>>> In Perl, how do I specify MARC-8 when reading (decoding) and writing
>>> (encoding) data?
>>
>> You can't. MARC-8 is a character set that is unknown to the operating system. Your best bet is to convert MARC-8-encoded records into UTF-8.
>
> /me throws his hands up in the air and screams!
>
> Okay. How do I go about converting MARC-8 encoded records into UTF-8? I know yaz-marcdump changes the encoding bit in MARC leaders. Does it also convert MARC-8 characters to UTF-8? (I guess I could simply try it and see what happens.)
>
I seem to remember there was an older version of yaz-marcdump that
seemed a bit buggy (would just change the header but not change
encoding despite command-line options, if there was a certain
combination chosen). It's also possible I was just working with a
script that specified the encoding change but not the leader.
I'd say get the most recent version of yaz (don't use anything in an
OS repository) and then follow the docs:
http://www.indexdata.com/yaz/doc/yaz-marcdump.html. The first example
is what you want:
yaz-marcdump -f MARC-8 -t UTF-8 -o marc -l 9=97 marc21.raw >marc21.utf8.raw
The -f is the source encoding, the -t is the target encoding, and the
-l 9=97 sets leader to a (decimal of character to change the 9th
character to a).
I've typically found this is one of the easier ways to do the
character set encoding, although the various Perl modules (if they're
recent enough) should be able to handle the conversion as well through
the MARC::Charset library. Check the cpan pages.
Jon Gorman
ps.

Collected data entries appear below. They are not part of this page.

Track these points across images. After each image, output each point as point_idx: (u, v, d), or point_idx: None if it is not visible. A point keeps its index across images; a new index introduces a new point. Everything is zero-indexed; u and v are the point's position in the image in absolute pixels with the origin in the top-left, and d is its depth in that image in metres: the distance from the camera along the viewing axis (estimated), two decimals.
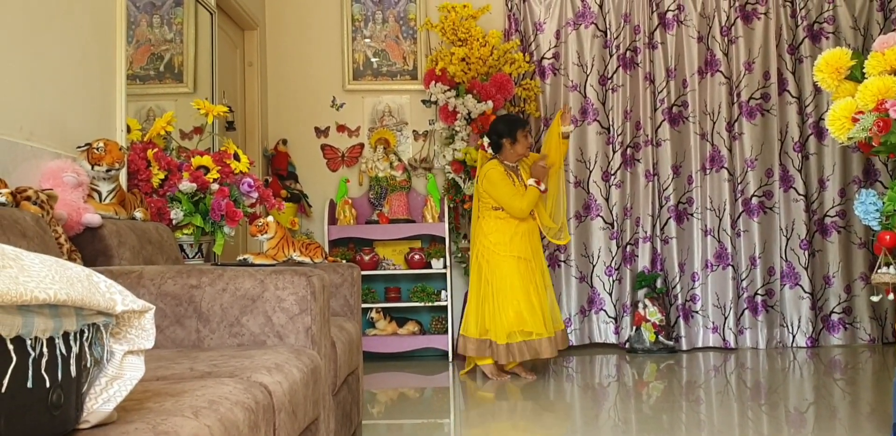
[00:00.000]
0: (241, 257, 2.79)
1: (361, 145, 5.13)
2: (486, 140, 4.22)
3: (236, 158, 3.06)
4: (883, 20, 5.10)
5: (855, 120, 2.57)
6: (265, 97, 5.07)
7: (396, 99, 5.19)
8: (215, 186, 2.95)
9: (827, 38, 5.09)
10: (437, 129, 4.87)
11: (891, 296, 2.59)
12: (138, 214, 2.57)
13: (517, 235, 4.10)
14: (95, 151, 2.32)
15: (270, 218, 2.77)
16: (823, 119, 5.06)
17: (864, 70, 2.67)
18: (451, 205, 4.87)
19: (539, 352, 3.99)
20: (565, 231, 4.33)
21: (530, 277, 4.09)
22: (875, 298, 2.64)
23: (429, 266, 4.84)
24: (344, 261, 3.02)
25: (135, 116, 4.27)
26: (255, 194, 2.97)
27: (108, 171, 2.36)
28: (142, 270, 1.98)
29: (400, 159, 5.05)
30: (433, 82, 4.72)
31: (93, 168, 2.34)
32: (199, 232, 2.93)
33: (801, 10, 5.09)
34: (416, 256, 4.84)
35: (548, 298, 4.17)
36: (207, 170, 2.98)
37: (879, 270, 2.57)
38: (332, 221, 4.88)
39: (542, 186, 4.11)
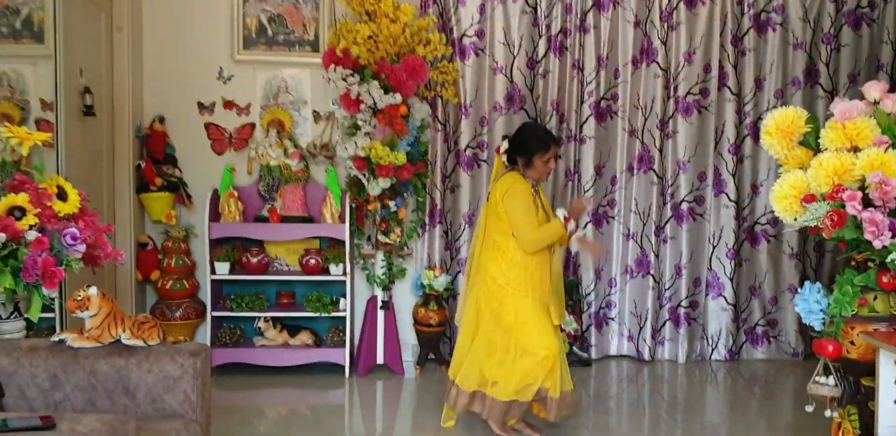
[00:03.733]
0: (57, 338, 2.25)
1: (252, 126, 4.50)
2: (504, 144, 3.36)
3: (62, 196, 2.46)
4: (835, 12, 4.65)
5: (807, 200, 2.15)
6: (139, 68, 4.35)
7: (294, 73, 4.53)
8: (32, 235, 2.37)
9: (774, 29, 4.63)
10: (339, 117, 4.27)
11: (829, 413, 2.25)
12: None
13: (539, 269, 3.26)
14: None
15: (93, 290, 2.22)
16: (762, 119, 4.66)
17: (820, 140, 2.24)
18: (354, 205, 4.33)
19: (546, 409, 3.26)
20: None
21: (551, 320, 3.27)
22: (809, 408, 2.30)
23: (326, 272, 4.34)
24: (187, 339, 2.51)
25: None
26: (82, 247, 2.39)
27: None
28: None
29: (296, 145, 4.45)
30: (332, 66, 4.08)
31: None
32: (10, 291, 2.37)
33: None
34: (312, 261, 4.32)
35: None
36: (23, 213, 2.39)
37: (818, 380, 2.23)
38: (216, 216, 4.30)
39: (572, 225, 3.24)
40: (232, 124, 4.48)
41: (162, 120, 4.39)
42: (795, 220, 2.22)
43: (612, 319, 4.71)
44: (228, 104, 4.50)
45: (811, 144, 2.27)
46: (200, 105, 4.50)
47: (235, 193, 4.33)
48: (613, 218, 4.69)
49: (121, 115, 4.20)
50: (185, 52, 4.44)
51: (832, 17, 4.64)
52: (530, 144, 3.28)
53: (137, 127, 4.32)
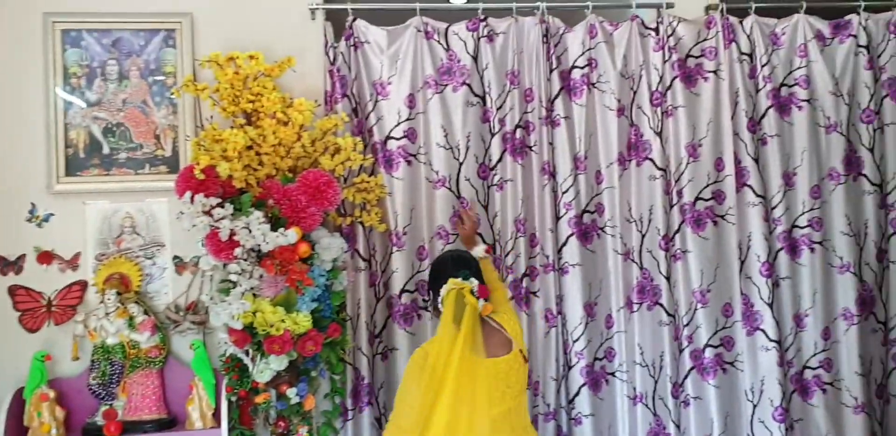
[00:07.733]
0: None
1: (82, 285, 3.03)
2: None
3: None
4: (873, 82, 3.54)
5: None
6: None
7: (144, 206, 3.13)
8: None
9: (800, 107, 3.48)
10: (203, 266, 2.84)
11: None
12: None
13: None
14: None
15: None
16: (797, 226, 3.47)
17: None
18: (234, 398, 2.83)
19: None
20: None
21: None
22: None
23: None
24: None
25: None
26: None
27: None
28: None
29: (148, 311, 2.99)
30: (189, 194, 2.69)
31: None
32: None
33: (761, 67, 3.45)
34: None
35: None
36: None
37: None
38: (21, 431, 2.75)
39: None
40: (51, 285, 3.01)
41: None
42: None
43: None
44: (45, 256, 3.04)
45: None
46: (2, 261, 3.03)
47: (51, 394, 2.80)
48: (613, 375, 3.31)
49: None
50: None
51: (871, 89, 3.52)
52: (435, 277, 2.61)
53: None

For the love of all that is good, don't try to do anything in
Perl with the raw MARC record to do the encoding change yourself.
I've seen someone really screw records up because they altered
individual characters, which in turn lead to different byte lengths.
This caused all sorts of insanity which meant really weird things
happened with MARC parsers that tried to follow the MARC directory
(which uses byte addresses to deal with variable fields).
|